So life changed. From being the happily independent, working woman, to part-time working mother, to full time mother, and back to part-time mother working again, has been an education in self-perception and tolerance if nothing else.  And what have I learned from this experience?

I've learned that not all children are as bad as I'd imagined.  Which is a good thing.  When we moved to Oxfordshire in 2007 I did what many mothers do to get established, and went to the toddler groups.  This was a new experience for me at the age of 41, and often made me the oldest mother in the room. A strange feeling whichever way you look at it.

Luckily I saw that I could benefit if I became more actively involved and for 18 months I ran one of the toddler groups when the other mums moved on.  I didn't realise it at the time, but looking back this exposure to very young children (en masse) gave me the confidence to expand my horizons when I started work in the Library.  I got to grips with organising and conducting rhymetimes for the under 5s, and that gave me confidence when I had to handle a class visit.

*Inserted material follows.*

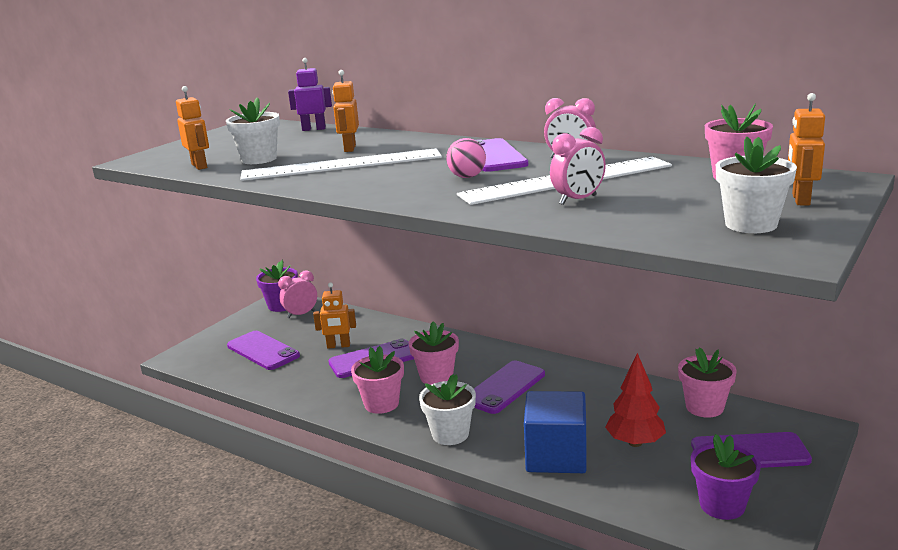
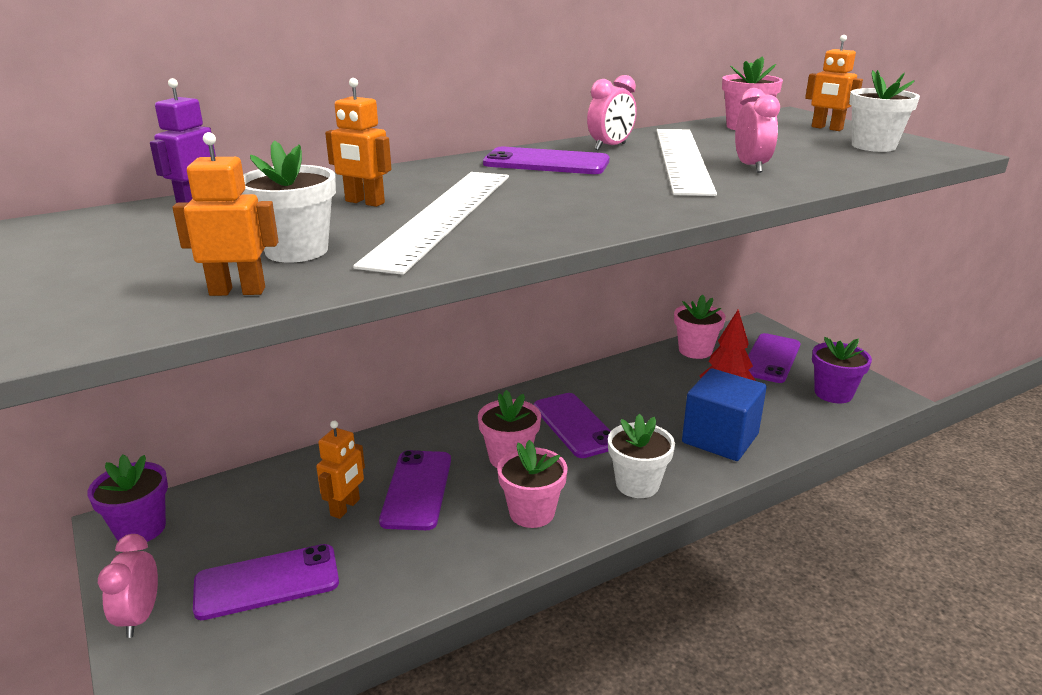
camera: 65 degrees left, 5 degrees up
(301, 314) = (201, 517): pink clock -> pink clock (140, 617)
(467, 177) = (608, 182): pink ball -> none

Now I'm settling down in my new job as Library Manager (I still can hardly believe it), I really enjoy the aspect of the job that involves children, as much as any other part of the role.  To this end, I've been volunteering my time on Wednesday mornings (my branch is closed on Wednesdays) in my son's primary school library.

Sadly, the school library had become neglected, and hadn't properly been used since 2010. Ah-ha. I spied an opportunity. I could volunteer - they get the benefit of a 'real library person' working for free - I get the benefit of working more closely with children, learn a bit more about what makes them tick, and then take the benefit of this knowledge back to the library to make it tick there too.

Woo hoo. It's a win-win.  This morning in the school library I had great fun introducing 30 Year 3s (ages 7-8) to the library, explaining who I was, why I was there, how I could help, and then putting it into action as they each chose just one book to take away from the shelves that aren't quite in order yet, but we'll get there, and why should we have books in order on the shelves, and if they'd written a book themselves where would they look to find it on the shelves? and go and stand where they think their book would be, and I sat on the floor by the letter 'L' because that's where my book would be if I'd written one, and it was funny to see a grown up sitting on the floor just chatting happily with them about choosing a book, and with a promise that when they come back, they'll tell me something about the book, no right or wrong answer, just how did they get on with it, how did they feel? even if they don't like reading, just to tell me something, even if they didn't like the book.  And do you know what?   They all looked me in the eye and said they would.

That's why I love my job. And I couldn't have, wouldn't have done this job without having had my two lovely (mostly) children, Phoebe and Tom.  The cycle of life. What goes around comes around.